# ~Poundstone versus Pudzianowski 2008 WSM FINALS~



## WesleyInman (Jan 12, 2014)

This is my long time training partner and close  friend Derek Poundstone.  He is a WSM competitor for anyone in the strength world you may know him.

This was 2008 WSM finals.  The winner of this event would win the title of Worlds Strongest Man for the year 2008.  It came down to the final seconds of the Atlas Stone run.  Besides Travis Ortmayer, Derek was probably the best Atlas Stone lifter in this time era.

Derek actually has a 2 ft tall x 6 foot wide picture of this blown up in his house..the last few seconds as a reminder.  He really took this hard, rightfully so.

I asked him what happened and he said, "it was raining that day, and the stone slipped".  So that is the truth behind this video.

One of the most memorable moments in Worlds Strongest Man history..never before has there been an ending so close that would determine the winner by a mere second.


http://www.youtube.com/watch?v=jVcZlrWavUk


----------



## Magnus82 (Jan 12, 2014)

No kidding,  your training partner!   I remember watching that and going crazy.   As much as I loved Mariusz,  couldn't help but go with Derek.  He would have had it had it not slipped.  Wesley,  have you met or trained with others like Bill Kasmier or Mark Phillipe?


----------



## WesleyInman (Jan 12, 2014)

Magnus82 said:


> No kidding,  your training partner!   I remember watching that and going crazy.   As much as I loved Mariusz,  couldn't help but go with Derek.  He would have had it had it not slipped.  Wesley,  have you met or trained with others like Bill Kasmier or Mark Phillipe?



Yes  I work for WSM in the US..so I have been fortunate enough to meet, hang out with and even train with most of the guys...
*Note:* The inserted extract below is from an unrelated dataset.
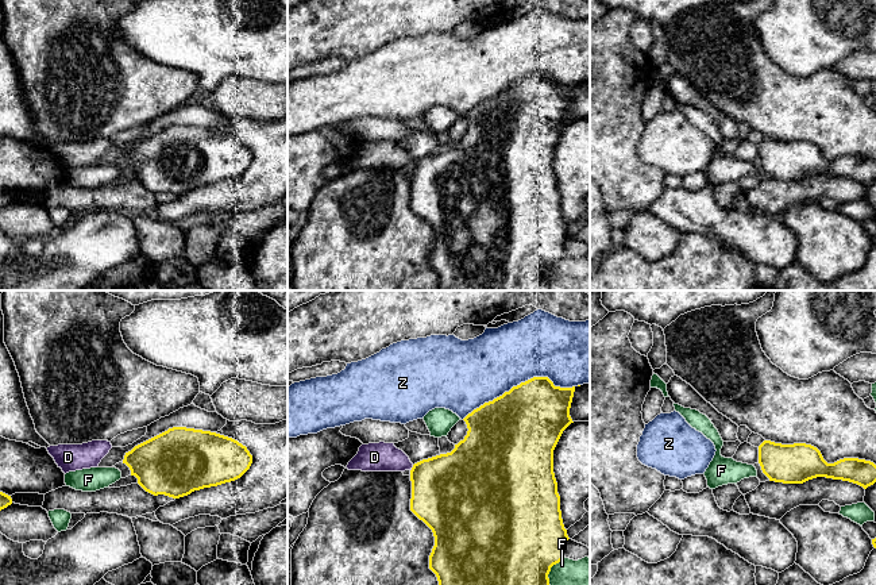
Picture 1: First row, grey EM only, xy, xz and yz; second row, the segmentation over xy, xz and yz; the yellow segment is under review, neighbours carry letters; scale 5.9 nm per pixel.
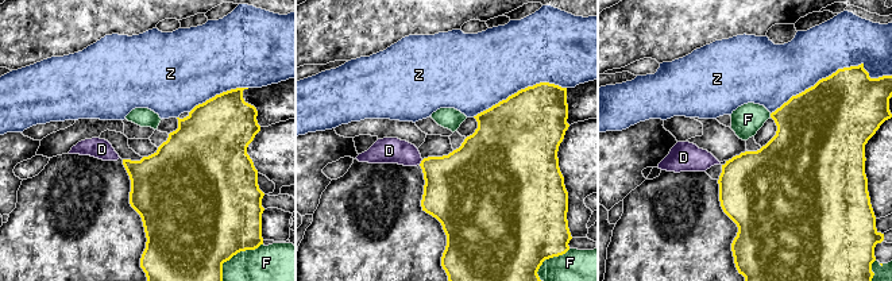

Mark Phillipe I haven't seen in several years to be honest..

Kazmaier..I have worked with him numerous times....

The WSM family is a very close knit family...everyone is very open and willing to take the time to sit and help you, or discuss strategy unlike my BBing days.

Even Pudzianowski is decent in the past 2 years..he used to be ridiculous..Wouldn't even speak to the other athletes..but once Derek beat him he has come around quite a bit...

This 2008 contest was heartbreaking..even now I see it and I cringe...I feel so bad for him..that was his year for a fact.  He had Pudz..one of the legends of the sport.


----------



## psych (Jan 12, 2014)

that's nuts


----------



## Ironbuilt (Jan 12, 2014)

Yeah that was nuts. Good to see u pop in Wesley!


----------



## dorian777 (Jan 12, 2014)

One of the most exciting WSMs in history.


----------



## Phoe2006 (Jan 13, 2014)

Awesome one


----------



## gobot (Jan 13, 2014)

I love reading articles about Derek every time he's in Flex.  He's definitely one of my favs.


----------



## d2r2ddd (Jan 14, 2014)

damn ! that was so .........so close


----------